Lorsqu’ils furent à un demi-mille du point de départ, ils reconnurent que le changement était amené par l’aurore apparaissant juste au-dessus du sommet des arbres. Ils étaient sur l’équateur même, où, entre l’aurore et le plein jour, il n’y a qu’un court intervalle de temps.

L’embarcation n’était encore qu’à un demi-mille de la lisière de la forêt submergée ; la lumière du soleil commençait à s’insinuer au-dessus de l’eau, et les feux devenaient plus pâles à son approche. Encore dix minutes, et le plein jour les atteignait.

Trevaniow et le Tapuyo travaillaient à leurs rames comme des hommes tremblant pour leur vie et pour celles de leurs compagnons.

On aurait pu croire que le soleil les favorisait ; pendant quelques secondes, il parut non seulement suspendre son lever, mais encore reculer son cours. Peut-être était-il caché par l’ombre des arbres sous lesquels ils se trouvaient maintenant ? En tout cas, le monguba était enveloppé par l’obscurité ; il venait d’entrer dans l’embouchure d’un igarapé.

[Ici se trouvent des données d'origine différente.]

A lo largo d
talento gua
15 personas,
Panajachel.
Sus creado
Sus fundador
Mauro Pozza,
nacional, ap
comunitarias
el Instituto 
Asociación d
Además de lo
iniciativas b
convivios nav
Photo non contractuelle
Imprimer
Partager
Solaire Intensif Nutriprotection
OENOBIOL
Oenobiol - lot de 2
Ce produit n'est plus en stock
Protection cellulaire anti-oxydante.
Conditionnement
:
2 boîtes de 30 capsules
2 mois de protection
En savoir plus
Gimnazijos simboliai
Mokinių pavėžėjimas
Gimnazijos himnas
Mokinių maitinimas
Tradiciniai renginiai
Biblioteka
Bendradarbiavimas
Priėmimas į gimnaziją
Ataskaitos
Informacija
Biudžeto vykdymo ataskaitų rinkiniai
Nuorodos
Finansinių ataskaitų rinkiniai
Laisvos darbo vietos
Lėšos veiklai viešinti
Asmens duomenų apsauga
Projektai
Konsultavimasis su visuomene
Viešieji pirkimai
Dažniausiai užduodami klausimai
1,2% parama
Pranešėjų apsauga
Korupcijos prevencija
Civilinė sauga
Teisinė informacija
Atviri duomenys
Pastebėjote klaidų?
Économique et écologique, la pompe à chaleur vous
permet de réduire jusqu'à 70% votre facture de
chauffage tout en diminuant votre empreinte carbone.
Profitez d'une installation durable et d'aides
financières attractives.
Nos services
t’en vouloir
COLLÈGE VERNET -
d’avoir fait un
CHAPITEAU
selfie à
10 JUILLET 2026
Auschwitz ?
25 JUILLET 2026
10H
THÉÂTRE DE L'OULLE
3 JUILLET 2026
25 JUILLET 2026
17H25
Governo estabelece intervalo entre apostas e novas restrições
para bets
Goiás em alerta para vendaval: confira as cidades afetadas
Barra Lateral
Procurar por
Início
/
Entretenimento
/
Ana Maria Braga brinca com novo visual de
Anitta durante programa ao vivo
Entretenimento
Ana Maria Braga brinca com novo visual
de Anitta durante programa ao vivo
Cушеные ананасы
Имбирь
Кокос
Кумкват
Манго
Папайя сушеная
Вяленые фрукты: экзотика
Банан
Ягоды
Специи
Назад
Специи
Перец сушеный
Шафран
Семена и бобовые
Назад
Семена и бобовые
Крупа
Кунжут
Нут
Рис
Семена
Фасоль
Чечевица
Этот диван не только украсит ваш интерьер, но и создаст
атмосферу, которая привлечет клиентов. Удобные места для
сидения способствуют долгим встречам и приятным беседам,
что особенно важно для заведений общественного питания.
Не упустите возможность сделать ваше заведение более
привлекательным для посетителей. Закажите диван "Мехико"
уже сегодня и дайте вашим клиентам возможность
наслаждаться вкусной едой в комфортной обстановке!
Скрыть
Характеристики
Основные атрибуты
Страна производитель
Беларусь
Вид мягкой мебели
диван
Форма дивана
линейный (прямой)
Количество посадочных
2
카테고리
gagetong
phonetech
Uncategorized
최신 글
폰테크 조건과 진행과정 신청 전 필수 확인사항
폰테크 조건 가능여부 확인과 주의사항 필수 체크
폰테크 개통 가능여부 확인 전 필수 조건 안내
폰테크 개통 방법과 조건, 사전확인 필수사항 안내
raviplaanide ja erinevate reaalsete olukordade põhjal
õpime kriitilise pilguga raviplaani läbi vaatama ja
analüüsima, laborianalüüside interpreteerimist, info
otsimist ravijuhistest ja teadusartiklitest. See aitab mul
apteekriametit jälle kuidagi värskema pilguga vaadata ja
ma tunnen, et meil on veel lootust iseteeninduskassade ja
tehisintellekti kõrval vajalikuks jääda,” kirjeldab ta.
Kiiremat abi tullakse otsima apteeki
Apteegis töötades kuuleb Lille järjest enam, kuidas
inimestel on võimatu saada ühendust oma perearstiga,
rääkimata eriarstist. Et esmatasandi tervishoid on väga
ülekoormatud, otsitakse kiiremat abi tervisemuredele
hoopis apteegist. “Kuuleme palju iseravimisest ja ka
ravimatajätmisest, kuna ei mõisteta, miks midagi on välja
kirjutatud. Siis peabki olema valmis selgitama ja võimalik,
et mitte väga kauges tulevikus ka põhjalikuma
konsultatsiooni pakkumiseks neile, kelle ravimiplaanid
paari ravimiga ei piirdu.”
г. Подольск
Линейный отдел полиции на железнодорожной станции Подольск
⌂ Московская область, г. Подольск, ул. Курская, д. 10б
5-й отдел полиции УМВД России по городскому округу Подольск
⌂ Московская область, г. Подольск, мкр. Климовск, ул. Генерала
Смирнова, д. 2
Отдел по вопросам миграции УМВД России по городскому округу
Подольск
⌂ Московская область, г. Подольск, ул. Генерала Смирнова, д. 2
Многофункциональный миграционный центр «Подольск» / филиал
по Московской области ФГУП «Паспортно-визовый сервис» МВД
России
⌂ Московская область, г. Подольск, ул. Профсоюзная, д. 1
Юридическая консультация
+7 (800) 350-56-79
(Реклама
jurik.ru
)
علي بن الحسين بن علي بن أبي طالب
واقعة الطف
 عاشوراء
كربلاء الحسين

L’endroit vers lequel nos aventuriers avaient ramé était une petite baie ombragée par des arbres, dont les rameaux feuillus se rencontraient aux sommets, formant comme l’entrée d’une caverne obscure, qui promettait une retraite bien cachée. Il faisait si sombre que les fugitfs n’auraient pu dire à quelle distance s’étendait la nappe d’eau. Dans cette incertitude, ils cessèrent de pagayer, et firent balte.

Sous cette arcade, ils n’avaient pas d’autre lumière que celle que répandaient les mouches à feu qui voltigeaient sous les arbres : mais celles-ci appartenaient à la grande espèce connue sous le nom de cocuyos (clater noctilucus). Une personne, tenant une de ces mouches au-dessus d’une feuille imprimée, peut lire parfaitement. Comme elles erraient en grande quantité, grâce aux lumières qu’elles jetaient, nos aventuriers purent juger bientôt que la baie était d’une étendue très limitée.

Graduellement, à mesure que le soleil s’élevait plus haut dans le ciel, sa lumière tomba doucement vacillante à travers les feuilles, et montra que décidément l’arcade était une impasse pénétrant seulement à une centaine de mètres dans le labyrinthe de branches et de plantes parasites. Les navigateurs ne pouvaient en sortir qu’en abandonnant le bois flottant, pour se réfugier de nouveau aux sommets des arbres, ou qu’en retournant en pleine eau sur la lagune.

Ni l’un ni l’autre de ces moyens ne leur convenait ; ils en avaient eu assez de voyager à travers les branches, et, quant à abandonner la petite embarcation qui les avait amenés là si confortablement, c’était une chose qu’ils n’admettaient pas.

Retourner en pleine eau, c’était se livrer à coup sûr aux sauvages, car le soleil brillait maintenant avec force sur la lagune ; ils ne pouvaient aller de ce côté sans se mettre en vue de la malocca. Or, les sauvages étaient pourvus de canots amarrés parmi les troncs d’arbres qui formaient les supports de leurs habitations aériennes.